Henry Waddington really grabbed one’s attention as Zuniga, while Ross Ramgobin’s Moralès was a strong dramatic presence in the opening Act. Benjamin Bevan (Dancaire), Joe Roche (Remendado) and Gregory A Smith (in the spoken role of Lillas Pastia) enlivened the bandit scenes. The children’s chorus were superb, raised on the tenement balconies, firing water-pistols at the marching soldiers, and the Chorus of WNO sang, and moved, persuasively. Tomáš Hanus drew some fire and spirit from the WNO Orchestra, balancing the exoticism with a warm Romantic glow.

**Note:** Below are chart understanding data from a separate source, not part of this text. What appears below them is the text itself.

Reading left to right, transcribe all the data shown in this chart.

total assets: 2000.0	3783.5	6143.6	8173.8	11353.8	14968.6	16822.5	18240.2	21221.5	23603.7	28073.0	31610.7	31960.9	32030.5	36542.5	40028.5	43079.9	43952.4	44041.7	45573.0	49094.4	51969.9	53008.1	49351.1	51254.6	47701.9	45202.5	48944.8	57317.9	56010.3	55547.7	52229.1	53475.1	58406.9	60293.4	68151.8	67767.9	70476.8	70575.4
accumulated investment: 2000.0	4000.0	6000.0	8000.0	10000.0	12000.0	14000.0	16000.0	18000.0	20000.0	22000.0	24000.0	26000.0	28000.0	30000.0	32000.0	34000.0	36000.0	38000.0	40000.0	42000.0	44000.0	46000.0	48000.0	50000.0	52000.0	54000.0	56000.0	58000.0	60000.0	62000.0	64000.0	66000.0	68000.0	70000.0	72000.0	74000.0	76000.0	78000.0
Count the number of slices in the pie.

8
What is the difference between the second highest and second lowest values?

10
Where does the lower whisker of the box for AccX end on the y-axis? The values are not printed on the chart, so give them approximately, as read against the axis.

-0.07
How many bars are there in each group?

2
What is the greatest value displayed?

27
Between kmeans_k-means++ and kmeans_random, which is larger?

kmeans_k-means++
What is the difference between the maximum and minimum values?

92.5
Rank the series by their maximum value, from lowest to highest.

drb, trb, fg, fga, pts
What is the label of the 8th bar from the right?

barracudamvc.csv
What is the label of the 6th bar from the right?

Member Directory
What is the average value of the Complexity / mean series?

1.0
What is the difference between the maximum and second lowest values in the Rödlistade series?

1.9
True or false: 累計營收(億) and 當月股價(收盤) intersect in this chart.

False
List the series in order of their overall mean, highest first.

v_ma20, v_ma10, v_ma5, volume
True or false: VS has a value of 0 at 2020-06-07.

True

This was a highly enjoyable evening. No ‘concept’ was needed - or, indeed, really evident: singers and musicians simply let Carmen’s songs ‘speak’ for themselves.

Claire Seymour

Carmen - Virginie Verrez, Don José - Dimitri Pittas, Micaëla - Anita Watson, Escamillo - Phillip Rhodes, Moralès - Ross Ramgobin, Zuniga - Henry Waddington, Frasquita - Harriet Eyley, Mercédès - Angela Simkin, Dancaire - Benjamin Bevan, Remendado - Joe Roche, Lillas Pastia - Gregory A Smith, Dancers (Carmine De Amicis, Josie Sinnadurai); Director - Jo Davies, Conductor - Tomáš Hanus, Set Designer - Leslie Travers, Costume Designer - Gabrielle Dalton, Movement Director - Denni Sayers, Assistant Choreographer/Dance Captain - Carmine De Amicis, Fight Director - Lisa Connell, Orchestra and Chorus of Welsh National Opera.

Birmingham Hippodrome; Tuesday 5th November 2019.